DATA EXCERPTS —
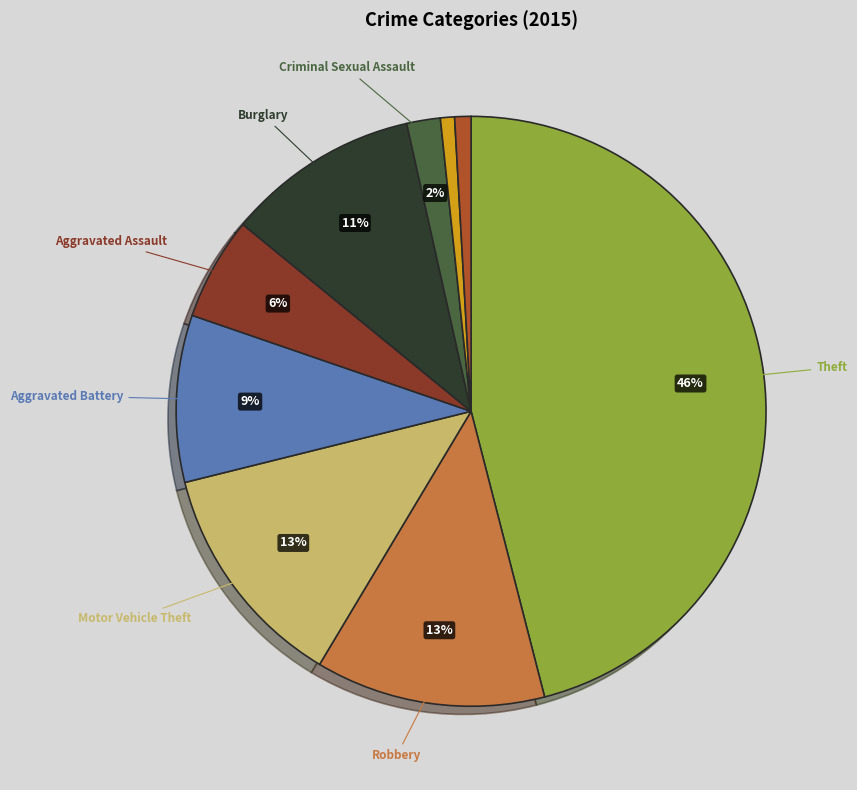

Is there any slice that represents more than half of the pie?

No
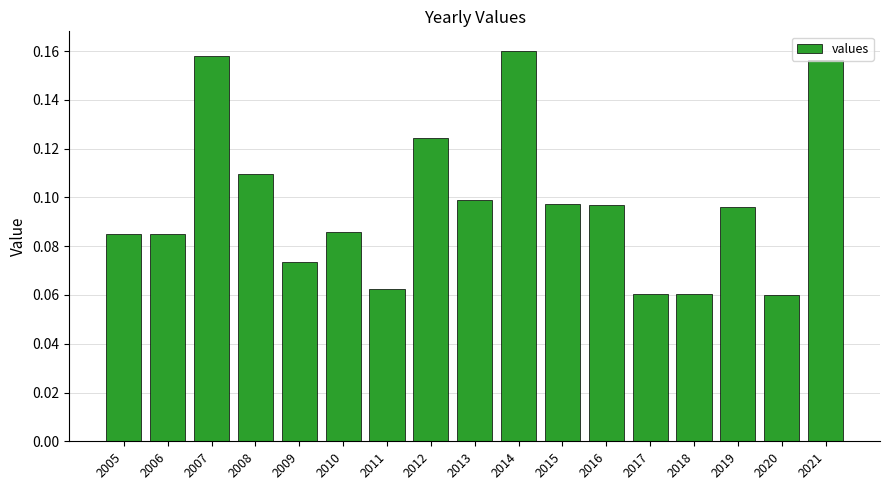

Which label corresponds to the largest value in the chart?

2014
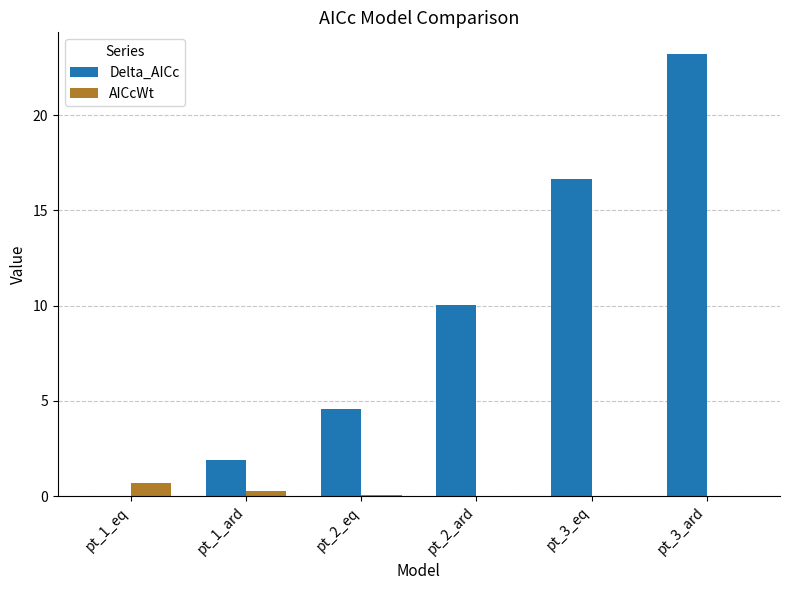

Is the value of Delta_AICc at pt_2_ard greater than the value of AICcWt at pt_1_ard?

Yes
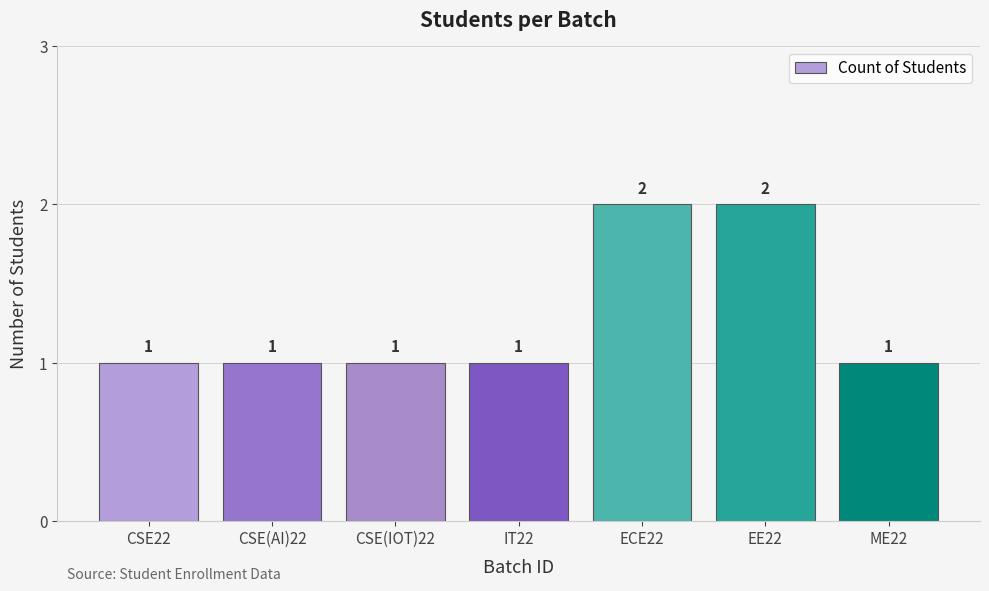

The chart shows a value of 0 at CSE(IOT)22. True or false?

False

WORK INSTRUCTIONS — Return each line of the records above that contains the word "value".

EXERCISE OUTPUT —
Which label corresponds to the largest value in the chart?
Is the value of Delta_AICc at pt_2_ard greater than the value of AICcWt at pt_1_ard?
The chart shows a value of 0 at CSE(IOT)22. True or false?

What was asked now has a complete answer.